### RECORDS SUPPLIED
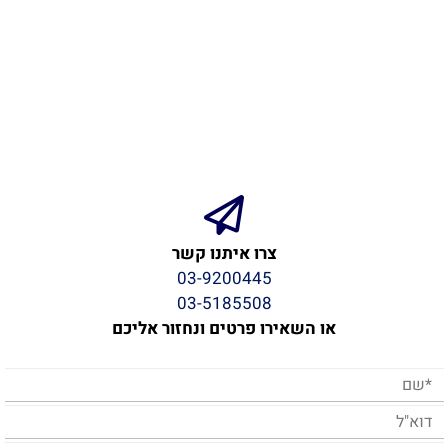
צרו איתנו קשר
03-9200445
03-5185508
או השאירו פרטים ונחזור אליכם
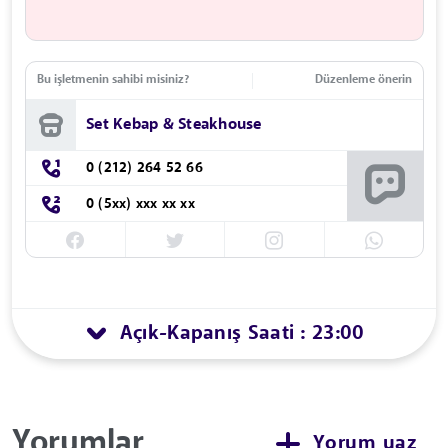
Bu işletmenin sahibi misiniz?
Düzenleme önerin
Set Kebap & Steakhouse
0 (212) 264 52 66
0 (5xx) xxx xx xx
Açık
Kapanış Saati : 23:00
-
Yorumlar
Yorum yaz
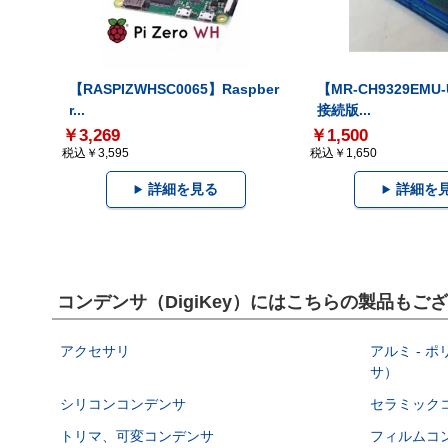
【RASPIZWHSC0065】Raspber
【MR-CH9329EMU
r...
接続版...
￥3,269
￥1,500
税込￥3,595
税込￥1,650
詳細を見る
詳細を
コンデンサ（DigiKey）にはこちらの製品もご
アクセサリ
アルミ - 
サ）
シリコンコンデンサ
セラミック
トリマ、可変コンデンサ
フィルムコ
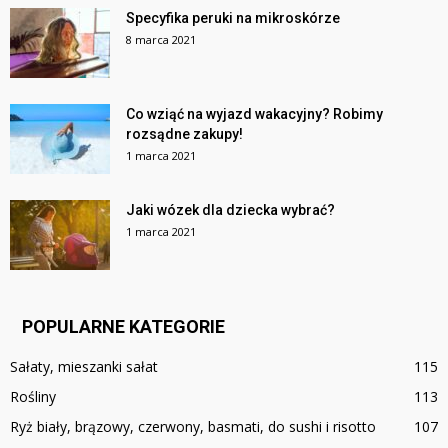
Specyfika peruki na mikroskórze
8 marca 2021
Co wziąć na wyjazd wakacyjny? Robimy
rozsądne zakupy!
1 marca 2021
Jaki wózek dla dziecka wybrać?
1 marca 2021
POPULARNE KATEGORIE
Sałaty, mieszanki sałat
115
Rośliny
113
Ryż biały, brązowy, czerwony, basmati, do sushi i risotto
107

### REQUEST
Copy the text from all the records above word for word, keeping every line as it is, but leave out the lines that stand for the pictures.

### ANSWER FOR THIS EXERCISE
צרו איתנו קשר
03-9200445
03-5185508
או השאירו פרטים ונחזור אליכם
Bu işletmenin sahibi misiniz?
Düzenleme önerin
Set Kebap & Steakhouse
0 (212) 264 52 66
0 (5xx) xxx xx xx
Açık
Kapanış Saati : 23:00
-
Yorumlar
Yorum yaz
【RASPIZWHSC0065】Raspber
【MR-CH9329EMU
r...
接続版...
￥3,269
￥1,500
税込￥3,595
税込￥1,650
詳細を見る
詳細を
コンデンサ（DigiKey）にはこちらの製品もご
アクセサリ
アルミ - 
サ）
シリコンコンデンサ
セラミック
トリマ、可変コンデンサ
フィルムコ
Specyfika peruki na mikroskórze
8 marca 2021
Co wziąć na wyjazd wakacyjny? Robimy
rozsądne zakupy!
1 marca 2021
Jaki wózek dla dziecka wybrać?
1 marca 2021
POPULARNE KATEGORIE
Sałaty, mieszanki sałat
115
Rośliny
113
Ryż biały, brązowy, czerwony, basmati, do sushi i risotto
107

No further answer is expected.